I had one of those nights last night, out in the quiet and dark country, where I ended up crying myself to sleep. Do you have those? I mean, it’s not exactly like you fall asleep crying; it’s more like you cry until you stop, and then you eventually fall asleep, often with very sad, anxious, or spinning thoughts jumping over the fence, rather than sheep. Anyway, I woke up in the morning having to rush back to the city, and I planned it so that I gave myself just enough time, including a stop for mail, one for gas, and one for a soy latte.
On my way out of the driveway, still feeling a blue, I saw, out of the corner of my eye, a speck of bright red. There it was, almost like it was hiding behind a tree, but sneaking a peek at me—a cardinal, flashing orange-red in the grey-green pine needles. I felt a little better (well, not really, honestly), and better still (not really, either) when I went to get my mail and poked my head through the postmaster’s window to see who was in there: Middle-aged and thorny-sweet Linda was on, sitting there reading a magazine. I wonder if she took that out of someone’s mail.

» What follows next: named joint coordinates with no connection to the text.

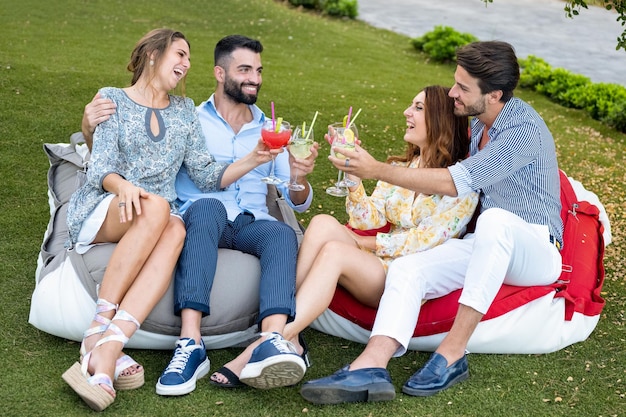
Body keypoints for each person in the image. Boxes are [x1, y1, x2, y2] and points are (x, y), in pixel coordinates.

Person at [300, 40, 563, 405]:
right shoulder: (480, 127)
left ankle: (452, 354)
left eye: (463, 88)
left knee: (496, 222)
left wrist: (376, 169)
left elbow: (456, 182)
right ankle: (370, 367)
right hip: (489, 243)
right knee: (408, 269)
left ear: (494, 95)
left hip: (535, 248)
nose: (453, 93)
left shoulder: (521, 129)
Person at [82, 34, 319, 395]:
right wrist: (89, 130)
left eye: (258, 70)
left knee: (281, 234)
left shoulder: (265, 128)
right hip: (194, 217)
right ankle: (188, 341)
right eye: (245, 69)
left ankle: (271, 339)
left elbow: (290, 196)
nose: (255, 77)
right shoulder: (191, 115)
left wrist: (291, 172)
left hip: (240, 221)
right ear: (220, 73)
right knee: (202, 207)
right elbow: (111, 157)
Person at [278, 85, 478, 360]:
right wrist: (353, 179)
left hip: (402, 274)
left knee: (335, 252)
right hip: (376, 261)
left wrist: (365, 242)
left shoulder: (461, 184)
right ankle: (284, 324)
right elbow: (367, 220)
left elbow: (425, 241)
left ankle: (280, 336)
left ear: (441, 119)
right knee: (323, 222)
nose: (407, 112)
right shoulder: (405, 169)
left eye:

Then, to top it off (well, no, I’ll tell you more later), I decided to go to the full-service gas station, since it’s owned by a townie rather than BP, and the owner, pumping my gas, pointed out that I had a nail in my tire, and that it was on the way to nearly flat. I thought, “Crap! I’m going to be late!” The guy at the garage next door said he could fix the flat in half an hour: Shit!
So there I was, carless, coffeeless, late. What the fuck: I walked into town and got a latte and walked back, and by the time I got the garage, I’d figured out my whole life, and it had to include trees, sky, water, yoga, and writing. It had to include nice people and walks to coffee. It had to include obstacles that made you stop and appreciate what a beautiful day it was.